The hall (coach house and cellar) is currently home to Greater horseshoe bats which makes it a Site of Special Scientific Interest which is closely monitored by Natural England. It is a significant breeding roost and its use has been recorded since 1986. Local reports indicated that bats may have used the building for over 75 years.

===Location and habitat===
The site is one of a series of Sites of Special Scientific Interest within the Forest of Dean and Wye Valley (Gloucestershire and Monmouthshire). These sites support (between them) breeding and hibernation roosts for Lesser and Greater horseshoe bats. This is of European importance. Other sites in the group in Gloucestershire (all of which are SSSIs) include the breeding sites of Blaisdon Hall, Caerwood And Ashberry Goose House, and Sylvan House Barn.
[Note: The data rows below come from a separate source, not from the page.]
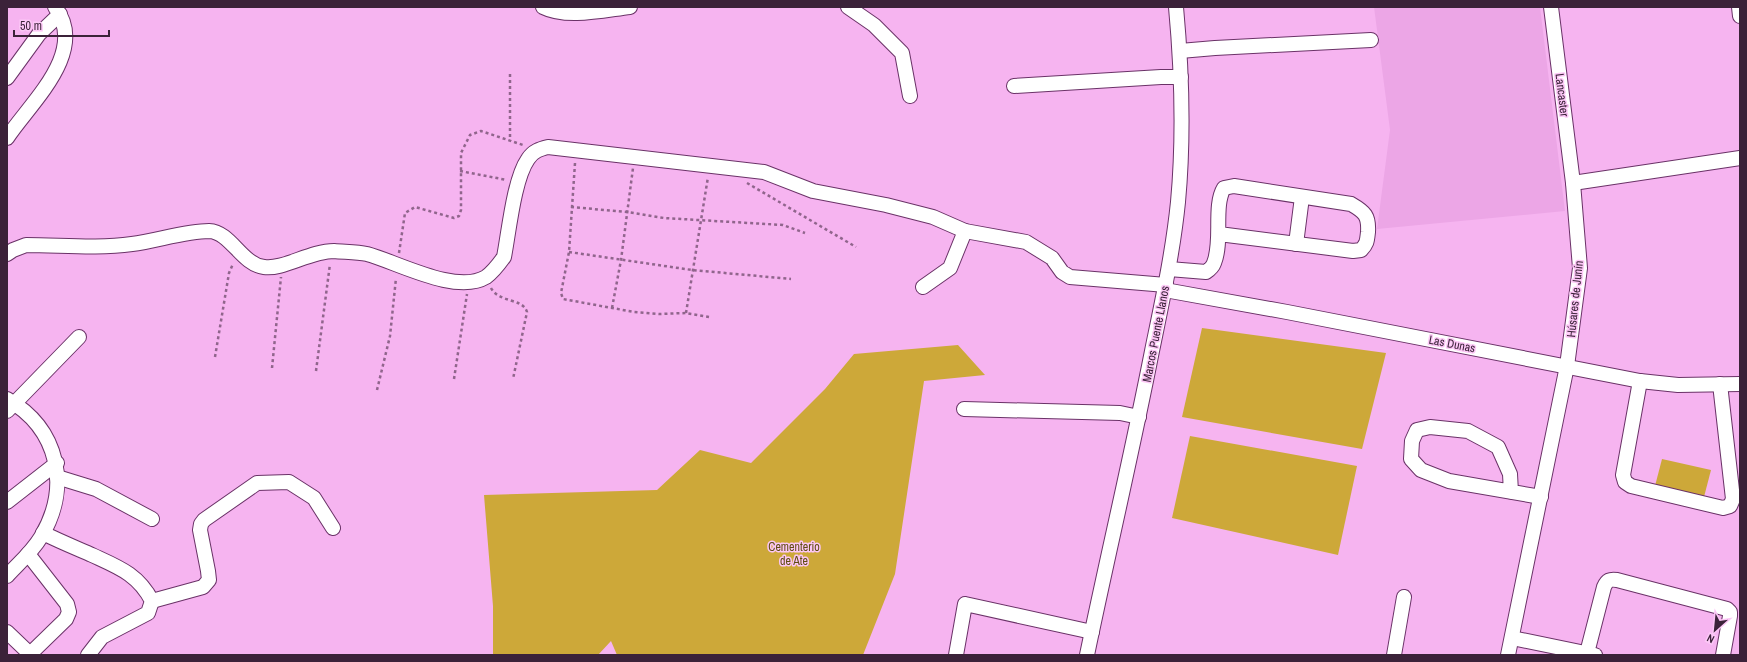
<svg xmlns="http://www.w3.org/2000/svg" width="1747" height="662" viewBox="0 0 1747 662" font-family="'Archivo Narrow',sans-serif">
<rect width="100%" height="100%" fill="#f6b4f0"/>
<!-- built -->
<path fill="#eca6e6" d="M1374,7H1540L1565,211L1377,229L1390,130Z"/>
<!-- green -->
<g fill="#cda839">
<path d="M1202,328L1386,353L1362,449L1182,417Z"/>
<path d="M958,345L985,375L924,381L895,574L863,655H617L611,641L598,655H493V606L484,495L657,490L700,450L751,463L825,389L854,354Z"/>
<path d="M1190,436L1357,466L1338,555L1172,518Z"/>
<path d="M1662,459L1711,470L1704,497L1655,486Z"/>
</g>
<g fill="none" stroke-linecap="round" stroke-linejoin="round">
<defs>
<g id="minor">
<path d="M543,7C567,19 604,10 630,7"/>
<path d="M848,7L874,25L902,53L910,96"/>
<path d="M1739,7L1740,16"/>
<path d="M1180,51L1215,48L1371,40"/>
<path d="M7,78L39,34L60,14"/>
<path d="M1014,86L1161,77H1181"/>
<path d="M7,138C30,103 89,52 55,7"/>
<path d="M1573,183L1740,158"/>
<path d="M1296,244L1302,197"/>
<path d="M7,254L13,250L26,245C61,245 97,249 132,244C156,241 186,231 209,231C231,232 241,264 264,267C283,270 310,251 334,251C344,252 357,252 367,254C397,262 456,295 486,277C493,272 499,264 504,257C509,231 514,179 528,159C533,151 540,149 548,147L764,172L813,191L886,205L933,217L965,231L1026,242L1052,258L1062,272L1070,277L1166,285"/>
<path d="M1169,269L1206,272C1209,270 1213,266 1214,263C1223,241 1213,206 1224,188L1234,186L1351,204C1365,212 1369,216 1368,232C1367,241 1367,244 1361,250L1353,251L1219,234"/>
<path d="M923,287L950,268L965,231"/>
<path d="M1165,290L1287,312L1640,381L1678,385L1740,384"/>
<path d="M1640,381L1623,475L1625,482L1631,486L1723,508L1730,506L1733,499L1720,384"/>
<path d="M7,399C59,429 71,487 41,537C32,552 19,563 7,576"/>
<path d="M964,409L1120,413L1139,417"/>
<path d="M7,411L79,337"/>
<path d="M57,477L96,489L152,519"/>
<path d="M1511,492L1510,474L1498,447L1468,431L1430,427L1417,430L1412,441L1411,459L1421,470L1449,481L1541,497"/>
<path d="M7,502L57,463"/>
<path d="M43,533C59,541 76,548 92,555C118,567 138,574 152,601L148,613L102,637L88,655"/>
<path d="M28,554L67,604L69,612L66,619L30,654"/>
<path d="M152,601L203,587L209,580L208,571L200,530L201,524L204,520L257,483L289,482L314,498L333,528"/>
<path d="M7,632L30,654L29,655"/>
<path d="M1512,638L1595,655"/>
<path d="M1587,653L1604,587C1607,580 1610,579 1617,580L1727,609L1730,612V616L1723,655"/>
<path d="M956,655L965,604L1092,632"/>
<path d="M1087,655C1108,554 1132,453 1152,351C1162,302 1173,252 1178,202C1184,137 1182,72 1176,7"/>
<path d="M1394,655L1404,597"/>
<path d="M1508,655L1567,366L1580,268L1573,183L1551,7"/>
</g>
</defs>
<!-- minor casing -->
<use href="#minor" stroke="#6a3267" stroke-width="16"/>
<!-- path -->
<g stroke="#90658c" stroke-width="2.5" stroke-dasharray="3 3" stroke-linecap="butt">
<path d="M510,74V141"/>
<path d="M575,163L569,252L561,293L563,299L634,312L660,314L686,313L709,317"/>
<path d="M460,171L507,180"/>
<path d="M747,183L856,247"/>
<path d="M571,207L627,212L664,218L783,225L805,233"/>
<path d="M569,252L692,270L791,279"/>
<path d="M399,253L405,213L415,207L454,218L459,216L461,210V153L470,135L481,131L523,145"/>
<path d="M491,288C499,303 523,298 527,312L513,379"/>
<path d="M612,308L621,260L633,168"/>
<path d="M686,313L708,177"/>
<path d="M215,357L229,273L233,264"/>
<path d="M272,368L281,277"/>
<path d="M316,371L330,264"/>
<path d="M454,379L467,294"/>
<path d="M377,390L390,336L396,278"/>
</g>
<!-- minor -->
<use href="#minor" stroke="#fff" stroke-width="14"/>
</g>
<g text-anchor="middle" stroke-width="3" stroke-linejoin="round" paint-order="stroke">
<!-- street labels -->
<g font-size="12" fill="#3b2239" stroke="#fcc7f6">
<text transform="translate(1562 95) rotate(83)" y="4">Lancaster</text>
<text transform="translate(1575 299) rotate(-84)" y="4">Húsares de Junín</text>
<text transform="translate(1156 334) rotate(-79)" y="4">Marcos Puente Llanos</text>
<text transform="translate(1452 344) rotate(11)" y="4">Las Dunas</text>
</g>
<!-- park labels -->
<g font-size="12" fill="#5f4c11" stroke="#fcc7f6">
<text x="794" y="551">Cementerio<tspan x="794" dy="14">de Ate</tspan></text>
</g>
</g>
<!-- border -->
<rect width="1747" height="662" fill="none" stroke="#3b2239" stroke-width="16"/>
<!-- north arrow -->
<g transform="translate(1715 630) rotate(207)" stroke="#fcc7f6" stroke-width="3" paint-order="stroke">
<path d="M0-3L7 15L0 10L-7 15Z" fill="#3b2239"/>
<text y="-6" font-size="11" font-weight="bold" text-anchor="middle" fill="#3b2239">N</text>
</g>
<!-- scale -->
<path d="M14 30v6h95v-6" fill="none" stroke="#3b2239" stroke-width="2"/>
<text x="20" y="30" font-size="12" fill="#3b2239" stroke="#fcc7f6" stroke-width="3" paint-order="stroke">50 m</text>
</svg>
Hibernation sites include Buckshraft Mine & Bradley Hill Railway Tunnel, Devil's Chapel Scowles, Old Bow And Old Ham Mines and Westbury Brook Ironstone Mine.

The deciduous woodlands and sheltered valleys of the Forest of Dean and the Wye Valley provide a good feeding area, and the underground systems provide roosting and breeding sites. A ring of iron-ore bearing Carboniferous Limestone in the Forest of Dean has created a series of ancient and more recent mines which provide hibernation sites. The citations for the series of sites provide common information.

Wye Valley and Forest of Dean Bat Sites/ Safleoedd Ystlumod Dyffryn Gwy a Fforest y Ddena are recognised as a Special Area of Conservation (SAC) under the EU Habitats Directive.